The climbing community up against a steamroller


Three lawsuits were filed in response. The first came from the San Carlos Apache Tribe. The second was brought by a coalition of environmental and climbing advocacy groups, including the Access Fund. The third was filed by individual Apache women seeking to protect their access to the site for religious ceremonies. On August 18, 2025, one day before the U.S. Forest Service had planned to transfer the land to Resolution Copper, the Ninth Circuit granted an emergency injunction temporarily blocking the handover. It was only a temporary win.

The next day, Donald Trump publicly responded by calling the Access Fund and its co-plaintiffs “anti-American” for trying to block what he described as a “public land giveaway.” The legal protection lasted only a few more months. On March 13, 2026, the court lifted the injunction. It was a major legal defeat, and it exposed the limits of the tools the climbing community has to protect its crags and climbing areas. The Access Fund, which was part of the coalition, is not a lightweight player: it has more than a century of combined public-policy experience and has helped protect more than 4 million acres of public land across the country. But when the law itself was passed by Congress in 2014, folded into a defense budget bill, and backed by an administration determined to move forward, the legal fight hit a wall.


“The fight isn’t over, even if Oak Flat becomes the property of a multinational mining giant,” Russ McSpaden said. Still, the reality is now clear: the site has changed hands, and the first exploratory drills are on the way.

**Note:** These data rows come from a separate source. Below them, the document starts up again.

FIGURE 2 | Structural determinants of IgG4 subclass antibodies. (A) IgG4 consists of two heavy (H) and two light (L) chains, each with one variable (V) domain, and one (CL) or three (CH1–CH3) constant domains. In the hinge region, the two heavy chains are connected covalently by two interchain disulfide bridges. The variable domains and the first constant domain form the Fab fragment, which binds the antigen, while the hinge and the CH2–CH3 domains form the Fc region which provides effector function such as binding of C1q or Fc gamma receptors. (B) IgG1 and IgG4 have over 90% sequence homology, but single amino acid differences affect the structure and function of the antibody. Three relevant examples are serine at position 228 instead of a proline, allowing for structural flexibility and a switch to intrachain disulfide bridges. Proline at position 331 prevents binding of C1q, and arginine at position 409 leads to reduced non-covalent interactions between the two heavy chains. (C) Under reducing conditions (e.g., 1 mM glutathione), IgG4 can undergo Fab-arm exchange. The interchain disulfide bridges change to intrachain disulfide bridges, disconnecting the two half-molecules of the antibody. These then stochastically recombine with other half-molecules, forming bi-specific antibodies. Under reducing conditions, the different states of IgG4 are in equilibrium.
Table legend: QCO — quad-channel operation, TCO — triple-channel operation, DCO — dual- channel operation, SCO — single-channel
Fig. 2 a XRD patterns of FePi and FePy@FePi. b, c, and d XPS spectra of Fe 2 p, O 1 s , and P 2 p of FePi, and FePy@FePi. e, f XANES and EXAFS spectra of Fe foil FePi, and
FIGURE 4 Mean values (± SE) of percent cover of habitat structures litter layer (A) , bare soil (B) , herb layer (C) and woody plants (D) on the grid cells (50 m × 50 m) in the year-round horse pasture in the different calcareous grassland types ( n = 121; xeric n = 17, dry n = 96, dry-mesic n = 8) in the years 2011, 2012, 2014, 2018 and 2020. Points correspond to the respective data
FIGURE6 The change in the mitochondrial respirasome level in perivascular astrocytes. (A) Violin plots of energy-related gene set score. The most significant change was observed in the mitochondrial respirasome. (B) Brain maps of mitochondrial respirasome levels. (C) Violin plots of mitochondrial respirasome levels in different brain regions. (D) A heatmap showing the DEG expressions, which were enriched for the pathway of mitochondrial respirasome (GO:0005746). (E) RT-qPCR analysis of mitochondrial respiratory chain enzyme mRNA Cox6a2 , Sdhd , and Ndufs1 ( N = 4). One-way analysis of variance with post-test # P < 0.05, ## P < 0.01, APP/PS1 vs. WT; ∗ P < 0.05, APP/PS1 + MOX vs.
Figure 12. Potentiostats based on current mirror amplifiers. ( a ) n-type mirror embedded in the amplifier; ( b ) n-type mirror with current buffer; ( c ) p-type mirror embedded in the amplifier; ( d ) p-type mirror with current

A natural heritage site blown apart


Behind the transfer is a doctrine the Trump administration has made plain. The message is clear: public lands are first and foremost reservoirs of extractable resources. Natural heritage, sacred sites, recreation areas—all of that comes second to industrial priorities and security rhetoric, the same logic that has already led the Trump administration to blast through protected natural areas to build its wall on the U.S.-Mexico border. Oak Flat is now a case study in what that doctrine produces: fast-tracked action, sweeping political backing, and total disregard for the multiple uses and values—cultural, spiritual, recreational—held by these landscapes.


For the climbing community, Oak Flat says something broader too: no site, no matter how iconic, is permanently protected. A seventy-year-old executive order can be wiped out by a legislative rider tucked into a defense spending bill. Regional parks, national forests, and all the outdoor spaces where millions of Americans climb could be threatened by the precedent this sets. If Oak Flat can fall, any site can.


As long as climbing areas depend on protections that can be revoked by legislation, and as long as public lands are treated first and foremost as resource deposits, the fight will remain lopsided. The legal tools exist, and so do the organizations, but they are not enough on their own. What is happening at Oak Flat reaches far beyond Arizona. It is a model for what could happen elsewhere, and a warning about how fragile the spaces the climbing community once thought were secure really are—assuming people keep fighting to protect them.